## STUDY TEXT
--- START ---

So the problem remains of how to get the SRID from the .prj file. After asking, we were given the .prj file:
PROJCS["NAD_1983_UTM_Zone_18N",GEOGCS["GCS_North_American_1983",DATUM["D_North_American_1983",SPHEROID["GRS_1980",6378137,298.257222101]],PRIMEM["Greenwich",0],UNIT["Degree",0.017453292519943295]],PROJECTION["Transverse_Mercator"],PARAMETER["False_Easting",500000],PARAMETER["False_Northing",0],PARAMETER["Central_Meridian",-75],PARAMETER["Scale_Factor",0.9996],PARAMETER["Latitude_Of_Origin",0],UNIT["Meter",1]]
Ideally, in addition to allowing the GeoTrac administrator to specify the SRID (especially for the case where there is no .prj file), it would seem plausible to obtain the SRID from the .prj information.
So I looked around and tried a bunch of things and was refered to a project called GDAL: http://gdal.org/ . Specifically, I was told that ogr2ogr would be useful for shapefile vector data ( see http://gdal.org/ogr2ogr.html ). GDAL has python bindings ( http://trac.osgeo.org/gdal/wiki/GdalOgrInPython ), but unfortunately, it is not easy_install-able:
(Trac-2.4)> easy_install GDAL
Searching for GDAL
Reading http://pypi.python.org/simple/GDAL/
Reading http://www.gdal.org
Best match: GDAL 1.6.1
Downloading http://pypi.python.org/packages/source/G/GDAL/GDAL-1.6.1.tar.gz#md5=e8671d4a77041cf0f7a027f3f3e8280c
Processing GDAL-1.6.1.tar.gz
Running GDAL-1.6.1/setup.py -q bdist_egg --dist-dir /tmp/easy_install-jFd9bm/GDAL-1.6.1/egg-dist-tmp-MJllDq numpy include /home/jhammel/Trac-2.4/lib/python2.4/site-packages/numpy-1.3.0-py2.4-linux-i686.egg/numpy/core/include
Could not run gdal-config!!!!
gcc: error trying to exec 'cc1plus': execvp: No such file or directory
error: Setup script exited with error:
command 'gcc' failed with exit status 1
I haven’t been able to compile GDAL by hand, though it is available on modern package systems. So at best, requiring GDAL makes a component optional (see http://peak.telecommunity.com/DevCenter/setuptools#declaring-extras-optional-features-with-their-own-dependencies and the terribly apt http://www.reddit.com/r/Python/comments/91bnb/the_terrible_magic_of_setuptools/c0b3lhe ).

--- END ---

## BRIEF 1
Answer these questions using the GDAL excerpt:
(a) Which GDAL version did easy_install report as its best match?
(b) What value does the .prj file give for the Central_Meridian parameter?
(c) Which tool was recommended for shapefile vector data?
The records below the GDAL excerpt are unrelated to it.

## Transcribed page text
--- START ---

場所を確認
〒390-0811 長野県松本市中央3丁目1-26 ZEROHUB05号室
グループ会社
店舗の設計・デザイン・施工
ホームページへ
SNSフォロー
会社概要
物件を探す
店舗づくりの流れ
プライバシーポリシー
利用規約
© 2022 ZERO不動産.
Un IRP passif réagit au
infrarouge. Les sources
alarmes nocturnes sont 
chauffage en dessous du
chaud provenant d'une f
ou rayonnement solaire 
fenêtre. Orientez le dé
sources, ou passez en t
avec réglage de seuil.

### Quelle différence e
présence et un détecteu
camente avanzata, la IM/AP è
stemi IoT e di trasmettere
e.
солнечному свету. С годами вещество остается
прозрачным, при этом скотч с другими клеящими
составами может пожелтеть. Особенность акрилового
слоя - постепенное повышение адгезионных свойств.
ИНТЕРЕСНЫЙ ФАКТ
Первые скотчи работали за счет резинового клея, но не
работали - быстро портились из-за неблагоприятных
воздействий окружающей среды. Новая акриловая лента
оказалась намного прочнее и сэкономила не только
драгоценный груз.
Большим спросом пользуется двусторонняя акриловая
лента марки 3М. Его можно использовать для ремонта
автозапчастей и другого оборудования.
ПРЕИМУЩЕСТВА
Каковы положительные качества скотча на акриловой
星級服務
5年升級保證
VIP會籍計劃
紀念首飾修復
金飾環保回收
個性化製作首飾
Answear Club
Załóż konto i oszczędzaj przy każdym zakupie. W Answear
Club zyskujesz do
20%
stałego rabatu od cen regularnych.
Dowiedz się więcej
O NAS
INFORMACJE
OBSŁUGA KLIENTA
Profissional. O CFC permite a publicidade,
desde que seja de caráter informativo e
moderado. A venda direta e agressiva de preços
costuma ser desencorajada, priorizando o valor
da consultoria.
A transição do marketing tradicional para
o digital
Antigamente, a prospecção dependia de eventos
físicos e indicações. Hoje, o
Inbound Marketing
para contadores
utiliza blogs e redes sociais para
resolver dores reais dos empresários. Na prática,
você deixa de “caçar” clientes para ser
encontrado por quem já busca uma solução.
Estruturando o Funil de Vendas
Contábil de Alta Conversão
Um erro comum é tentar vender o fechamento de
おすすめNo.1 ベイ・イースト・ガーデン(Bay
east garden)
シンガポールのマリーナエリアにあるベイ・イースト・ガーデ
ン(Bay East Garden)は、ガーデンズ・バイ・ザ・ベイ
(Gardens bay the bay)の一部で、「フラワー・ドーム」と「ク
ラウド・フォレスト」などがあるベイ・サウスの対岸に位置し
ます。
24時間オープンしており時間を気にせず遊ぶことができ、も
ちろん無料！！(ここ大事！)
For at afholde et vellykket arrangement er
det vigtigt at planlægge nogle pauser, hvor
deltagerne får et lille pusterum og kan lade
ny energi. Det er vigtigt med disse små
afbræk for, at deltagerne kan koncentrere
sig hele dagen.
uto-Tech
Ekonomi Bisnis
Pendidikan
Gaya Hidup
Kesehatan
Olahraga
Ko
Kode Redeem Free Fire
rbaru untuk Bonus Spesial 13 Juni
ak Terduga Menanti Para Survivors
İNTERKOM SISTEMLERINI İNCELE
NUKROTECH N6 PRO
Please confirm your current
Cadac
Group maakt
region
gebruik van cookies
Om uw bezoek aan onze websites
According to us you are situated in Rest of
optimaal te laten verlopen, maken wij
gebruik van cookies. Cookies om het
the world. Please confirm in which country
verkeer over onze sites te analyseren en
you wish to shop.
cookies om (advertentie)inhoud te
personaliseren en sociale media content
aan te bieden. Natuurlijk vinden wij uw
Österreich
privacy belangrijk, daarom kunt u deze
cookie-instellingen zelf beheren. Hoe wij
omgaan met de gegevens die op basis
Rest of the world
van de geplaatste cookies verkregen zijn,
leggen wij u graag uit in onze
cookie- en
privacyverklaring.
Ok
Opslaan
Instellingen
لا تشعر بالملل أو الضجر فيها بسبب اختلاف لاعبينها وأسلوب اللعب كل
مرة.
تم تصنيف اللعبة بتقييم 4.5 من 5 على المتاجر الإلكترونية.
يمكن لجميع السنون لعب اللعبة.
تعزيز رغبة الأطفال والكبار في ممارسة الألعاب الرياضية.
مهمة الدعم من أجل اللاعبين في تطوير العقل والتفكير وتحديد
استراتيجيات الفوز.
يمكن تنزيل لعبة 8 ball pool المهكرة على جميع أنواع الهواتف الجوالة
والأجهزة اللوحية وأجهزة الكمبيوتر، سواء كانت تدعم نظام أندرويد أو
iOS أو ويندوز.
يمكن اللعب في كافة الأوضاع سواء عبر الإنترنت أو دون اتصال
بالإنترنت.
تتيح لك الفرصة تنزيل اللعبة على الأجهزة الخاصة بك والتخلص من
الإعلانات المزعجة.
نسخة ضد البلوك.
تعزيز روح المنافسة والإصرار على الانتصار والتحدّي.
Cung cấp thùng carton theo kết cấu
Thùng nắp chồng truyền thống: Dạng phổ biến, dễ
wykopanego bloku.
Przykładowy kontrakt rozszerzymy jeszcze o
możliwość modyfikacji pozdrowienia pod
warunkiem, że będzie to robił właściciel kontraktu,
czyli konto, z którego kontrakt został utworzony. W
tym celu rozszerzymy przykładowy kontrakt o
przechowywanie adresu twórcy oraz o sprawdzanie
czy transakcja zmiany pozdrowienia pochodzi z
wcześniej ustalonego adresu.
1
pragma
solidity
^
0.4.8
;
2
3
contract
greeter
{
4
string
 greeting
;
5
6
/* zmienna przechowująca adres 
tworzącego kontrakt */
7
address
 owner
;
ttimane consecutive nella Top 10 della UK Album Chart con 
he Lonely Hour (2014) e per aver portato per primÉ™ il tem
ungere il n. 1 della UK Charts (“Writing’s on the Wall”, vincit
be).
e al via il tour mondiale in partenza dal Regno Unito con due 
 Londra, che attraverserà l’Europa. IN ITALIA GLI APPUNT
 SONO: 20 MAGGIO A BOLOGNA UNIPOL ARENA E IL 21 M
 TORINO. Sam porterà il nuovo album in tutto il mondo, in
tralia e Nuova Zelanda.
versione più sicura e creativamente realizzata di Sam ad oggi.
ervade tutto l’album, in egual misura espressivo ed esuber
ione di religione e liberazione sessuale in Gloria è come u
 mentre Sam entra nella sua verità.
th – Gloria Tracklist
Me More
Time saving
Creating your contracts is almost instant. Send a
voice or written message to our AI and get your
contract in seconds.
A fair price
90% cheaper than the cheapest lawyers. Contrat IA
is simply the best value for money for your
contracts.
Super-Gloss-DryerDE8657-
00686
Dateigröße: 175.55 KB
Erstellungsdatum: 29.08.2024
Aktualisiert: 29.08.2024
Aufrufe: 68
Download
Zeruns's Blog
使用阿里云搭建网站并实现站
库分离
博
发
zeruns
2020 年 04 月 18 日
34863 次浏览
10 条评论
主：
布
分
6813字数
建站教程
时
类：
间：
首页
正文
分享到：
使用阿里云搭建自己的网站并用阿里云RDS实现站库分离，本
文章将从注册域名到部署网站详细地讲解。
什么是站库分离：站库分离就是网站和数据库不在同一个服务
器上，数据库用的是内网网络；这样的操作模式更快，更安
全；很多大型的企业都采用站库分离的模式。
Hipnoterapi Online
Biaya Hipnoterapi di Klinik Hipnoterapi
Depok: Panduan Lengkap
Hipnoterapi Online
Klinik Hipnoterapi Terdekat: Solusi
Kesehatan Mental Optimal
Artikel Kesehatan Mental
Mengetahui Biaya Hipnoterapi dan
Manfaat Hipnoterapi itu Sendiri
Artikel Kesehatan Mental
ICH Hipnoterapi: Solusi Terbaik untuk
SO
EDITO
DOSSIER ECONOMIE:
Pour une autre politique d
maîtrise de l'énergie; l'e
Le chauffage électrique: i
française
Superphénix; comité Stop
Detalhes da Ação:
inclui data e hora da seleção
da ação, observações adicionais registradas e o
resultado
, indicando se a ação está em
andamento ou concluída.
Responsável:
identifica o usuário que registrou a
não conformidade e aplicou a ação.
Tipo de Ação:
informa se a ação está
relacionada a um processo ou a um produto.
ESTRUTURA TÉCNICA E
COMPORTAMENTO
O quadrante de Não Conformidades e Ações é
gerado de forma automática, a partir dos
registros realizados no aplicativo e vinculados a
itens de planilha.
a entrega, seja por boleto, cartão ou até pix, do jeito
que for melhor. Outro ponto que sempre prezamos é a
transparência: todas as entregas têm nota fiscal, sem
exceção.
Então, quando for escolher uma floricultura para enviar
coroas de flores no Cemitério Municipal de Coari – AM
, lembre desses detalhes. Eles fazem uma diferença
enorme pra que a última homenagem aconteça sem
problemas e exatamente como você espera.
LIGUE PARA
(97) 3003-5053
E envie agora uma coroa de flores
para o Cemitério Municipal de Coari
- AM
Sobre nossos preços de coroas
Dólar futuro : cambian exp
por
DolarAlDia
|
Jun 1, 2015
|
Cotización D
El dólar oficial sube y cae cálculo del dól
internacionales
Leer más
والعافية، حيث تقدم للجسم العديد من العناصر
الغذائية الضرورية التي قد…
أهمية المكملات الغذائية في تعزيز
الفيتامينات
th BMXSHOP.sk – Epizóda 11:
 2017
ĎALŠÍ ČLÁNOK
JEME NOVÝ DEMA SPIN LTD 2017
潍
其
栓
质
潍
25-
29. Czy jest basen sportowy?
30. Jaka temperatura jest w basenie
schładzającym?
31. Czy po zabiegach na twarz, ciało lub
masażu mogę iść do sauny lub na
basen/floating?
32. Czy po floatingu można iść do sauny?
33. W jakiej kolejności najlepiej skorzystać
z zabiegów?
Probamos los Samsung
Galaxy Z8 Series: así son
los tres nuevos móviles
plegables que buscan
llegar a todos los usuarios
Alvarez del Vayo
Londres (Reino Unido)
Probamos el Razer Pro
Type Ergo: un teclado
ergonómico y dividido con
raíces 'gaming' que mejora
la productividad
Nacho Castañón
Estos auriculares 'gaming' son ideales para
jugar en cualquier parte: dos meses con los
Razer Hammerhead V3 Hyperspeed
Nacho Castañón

--- END ---

## BRIEF 2
In the records, swap "Orientez" for "Dirigez" everywhere from the start of the records down to the line containing "avec réglage de seuil.", with both ends included. Give back only those lines.

## EXERCISE RESPONSE 1
(a) GDAL 1.6.1
(b) -75
(c) ogr2ogr

## EXERCISE RESPONSE 2
場所を確認
〒390-0811 長野県松本市中央3丁目1-26 ZEROHUB05号室
グループ会社
店舗の設計・デザイン・施工
ホームページへ
SNSフォロー
会社概要
物件を探す
店舗づくりの流れ
プライバシーポリシー
利用規約
© 2022 ZERO不動産.
Un IRP passif réagit au
infrarouge. Les sources
alarmes nocturnes sont 
chauffage en dessous du
chaud provenant d'une f
ou rayonnement solaire 
fenêtre. Dirigez le dé
sources, ou passez en t
avec réglage de seuil.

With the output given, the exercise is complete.